Lumbar foraminal infiltration. (A) Axial computed tomography scan shows a left foraminal disc herniation at L2–L3 level, responsible for crural pain. (B) A 22-gauge needle is inserted into the low part of the foramen, behind the nerve root. (C) Contrast injection is performed to confirm appropriate needle position before steroid injection.

Figure 3

Thoracic foraminal infiltration. (A) Axial computed tomography scan shows a left posterolateral disc herniation responsible for intercostal radicular pain. (B) A 22-gauge needle is inserted into the low part of the foramen, keeping behind the foraminal nerve root. (C) Contrast injection confirms the proper diffusion around the nerve root toward the spinal canal, before steroid injection.

Figure 4

Thoracic epidural infiltration. (A) Axial T2-weighted magnetic resonance image shows a left posterolateral disc herniation at T2–T3 level, responsible for axillary radicular pain. (B) Periradicular steroid injection is performed in the lateral epidural space via a posterior approach.

Figure 5

Cervical infiltration. (A) A 22-gauge needle is inserted into the foramen, behind the nerve root, with its tip in close contact with the anterior border of the facet joint, away from the vertebral artery. (B) Before steroid injection, contrast injection is performed to confirm proper distribution around the nerve root, toward the foramen.

Figure 6

Epidural hematoma following epidural periradicular infiltration.

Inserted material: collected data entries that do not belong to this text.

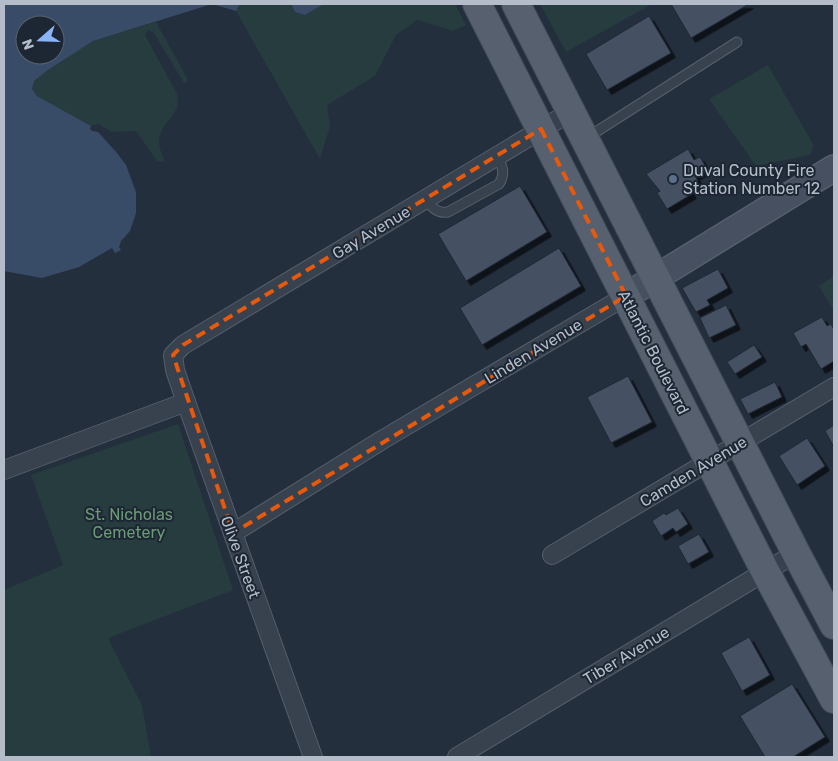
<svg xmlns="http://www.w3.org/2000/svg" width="838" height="761" font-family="Rubik,sans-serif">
	<defs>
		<filter id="shadow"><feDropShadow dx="4.5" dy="4.5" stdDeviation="0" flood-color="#0009"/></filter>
	</defs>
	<rect width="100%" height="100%" fill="#242f3e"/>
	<!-- green -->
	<g fill="#263c3f">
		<path d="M240 4H291L295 12 305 15 324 4H455L466 25 453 31 417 20 396 35 375 76 327 105 330 126 320 159 236 11Z"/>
		<path d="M540 4H652L566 52Z"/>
		<path d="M156 22 187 78V82L184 83 154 33 148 30 145 35 177 94 178 107C163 130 152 133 165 162L157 161 136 131 112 132 98 124 91 126 37 96 32 89 34 81 48 70 93 41Z"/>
		<path d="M768 65 814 146 810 155 756 166 709 99Z"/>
		<path d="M834 276V311L819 286Z"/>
		<path d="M178 424 233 590 108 638 142 705 151 757H4V590L63 565 31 475Z"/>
	</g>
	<!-- water -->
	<g fill="#394c67" fill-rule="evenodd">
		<path d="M4 4H240L236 11 212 4 93 41 48 70 34 81 32 89 37 96 91 126 90 129 92 131 98 132 117 153 126 165 136 192V213L130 231 121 241 119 247 121 250 115 253 112 248 79 267 42 278 4 271ZM25 25H55V55H25Z"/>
		<path d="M291 4H324L305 15 295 12Z"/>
	</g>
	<!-- building -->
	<g fill="#455162" stroke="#1f2835" filter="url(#shadow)">
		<path d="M671 4H749L691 38Z"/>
		<path d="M649 16 671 53 607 90 586 54Z"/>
		<path d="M688 149 694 160 700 157 707 169 695 176 698 181 688 187 692 194 667 209 657 193 660 191 646 174Z"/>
		<path d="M520 186 547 232 466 281 438 234Z"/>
		<path d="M559 248 581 286 482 345 460 308Z"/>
		<path d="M718 269 728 288 707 300 710 305 696 312 682 288Z"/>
		<path d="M726 305 736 325 709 338 700 318Z"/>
		<path d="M822 317 827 326 831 324 834 330V361L821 369 806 344 801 347 793 333Z"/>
		<path d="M754 345 762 357 735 374 727 362Z"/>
		<path d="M628 376 652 422 611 443 587 397Z"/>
		<path d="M775 382 782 397 748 414 740 399Z"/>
		<path d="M834 425V447L825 431Z"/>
		<path d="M807 438 825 466 797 485 779 456Z"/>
		<path d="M678 508 688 524 676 532 673 528 661 536 652 521 664 513 666 515Z"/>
		<path d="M699 534 709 552 688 564 678 546Z"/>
		<path d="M749 637 770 675 742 691 721 653Z"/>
		<path d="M792 684 825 737 793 757H765L740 716Z"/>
	</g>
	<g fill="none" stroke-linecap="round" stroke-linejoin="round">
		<!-- lane casing -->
		<g stroke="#565f6c" stroke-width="11">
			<g id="lane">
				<path d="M588 137 737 42"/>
				<path d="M425 199C432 207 437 214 448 212L499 184C506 173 502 166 497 155"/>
			</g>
		</g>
		<!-- street casing -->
		<g stroke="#565f6c" stroke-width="20">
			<g id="street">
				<path d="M4 470 186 402"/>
				<path d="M233 533 382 440 626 296"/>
				<path d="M552 555 834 387"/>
				<path d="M313 757 186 402 175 370 173 355 183 345 572 111"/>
				<path d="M457 757 796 553"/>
			</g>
		</g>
		<!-- secondary casing -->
		<g stroke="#565f6c" stroke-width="28">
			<path id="secondary" d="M626 296 834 168"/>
		</g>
		<!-- primary casing -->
		<g stroke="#414a57" stroke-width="30">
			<g id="primary">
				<path d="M477 4 765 571 834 699"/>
				<path d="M516 4 796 553 834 625"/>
			</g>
		</g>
		<!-- lane -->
		<use href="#lane" stroke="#38414e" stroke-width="9"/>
		<!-- street -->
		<use href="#street" stroke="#38414e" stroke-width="18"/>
		<!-- secondary -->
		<use href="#secondary" stroke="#465061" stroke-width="25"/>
		<!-- primary -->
		<use href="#primary" stroke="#56606e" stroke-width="28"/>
	</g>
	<!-- marked area -->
	<path fill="none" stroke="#e8590c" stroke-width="4" stroke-dasharray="10 6" stroke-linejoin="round" d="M541 129 626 296 233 533 173 355 183 345Z"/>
	<!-- markers -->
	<circle fill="#5c6f8a" stroke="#1d2633" stroke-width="2" cx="673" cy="179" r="5"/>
	<g text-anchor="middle" stroke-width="4" stroke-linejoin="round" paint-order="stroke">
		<!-- poi labels -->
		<g font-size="16" fill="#b4bcc9" stroke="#1d2633" text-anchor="start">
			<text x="683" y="176">Duval County Fire<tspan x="683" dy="18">Station Number 12</tspan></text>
		</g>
		<!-- street labels -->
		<g font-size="16" fill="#b4bcc9" stroke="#1d2633">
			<text transform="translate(371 232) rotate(-31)" y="6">Gay Avenue</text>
			<text transform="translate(533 351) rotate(-31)" y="6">Linden Avenue</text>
			<text transform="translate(654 352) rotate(63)" y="6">Atlantic Boulevard</text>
			<text transform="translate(693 471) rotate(-31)" y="6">Camden Avenue</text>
			<text transform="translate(241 557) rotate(70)" y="6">Olive Street</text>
			<text transform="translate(626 655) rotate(-31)" y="6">Tiber Avenue</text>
		</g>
		<!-- park labels -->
		<g font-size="16" fill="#6b9a76" stroke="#1d2633">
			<text x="129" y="520">St. Nicholas<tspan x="129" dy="18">Cemetery</tspan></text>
		</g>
	</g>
	<!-- border -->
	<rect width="838" height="761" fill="none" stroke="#b4bcc9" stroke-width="10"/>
	<!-- north arrow -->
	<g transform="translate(40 40) rotate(250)"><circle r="24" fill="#1d2633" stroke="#59626f"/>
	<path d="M0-4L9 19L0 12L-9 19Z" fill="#8ab4f8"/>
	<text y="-8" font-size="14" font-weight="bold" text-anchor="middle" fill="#b4bcc9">N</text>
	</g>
</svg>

Myelo-computed tomography shows a small left posterolateral collection displacing the dural sac (opacified with contrast). The patient remained asymptomatic.

Figure 7

Percutaneous laser lumbar nucleotomy at L5–S1 level. (A) Laser fiber is inserted into the disc coaxially through a bended 18-gauge needle. Close contact with the facet joint is mandatory to avoid the foraminal nerve root. (B) Computed tomography scan shows the vaporization with gas diffusion into the herniation.

Figure 8

Percutaneous laser nucleotomy. Aspiration is applied via the side arm fitting to avoid excessive intradiscal gas trapping and lumbar pain during vaporization.

Figure 9

Percutaneous lumbar radiofrequency nucleoplasty. (A) A 17-gauge introducer needle is positioned via a posterolateral approach at the posterior annulus/nucleus junction. (B, C) Fluoroscopic views show the radiofrequency electrode inserted coaxially into the nucleus, in proximal position. (D, E) Fluoroscopy and computed tomography show the electrode advanced in distal position, in contact with the anterior annulus. Six to 10 Coblation^® channels are dug to achieve discal decompression. The tip of the electrode should not touch the vertebral end plates to avoid thermal damage to their cartilage.

Figure 10

Percutaneous thoracic radiofrequency nucleotomy. (A) The electrode in inserted into the disc, parallel to the adjacent vertebral end plates, between the head of the rib and the pedicle. (B) Lateral fluoroscopic view shows the tip of the electrode, away from the vertebral end plates. Due to reduced height of thoracic discs, only lateral Coblation^® channels are dug to avoid damage to the vertebral end plates.

Figure 11

Percutaneous cervical radiofrequency nucleotomy. (A, B) A dedicated 19-gauge radiofrequency electrode is inserted into the cervical disc via an anterolateral approach, just medial to the carotid artery. (C) Three spherical voids are created in the disc by rotation of the looped-tip radiofrequency electrode in the nucleus. The electrode should not be advanced beyond the midthird/posterior-third junction of the disc to avoid damage to the neurological structures.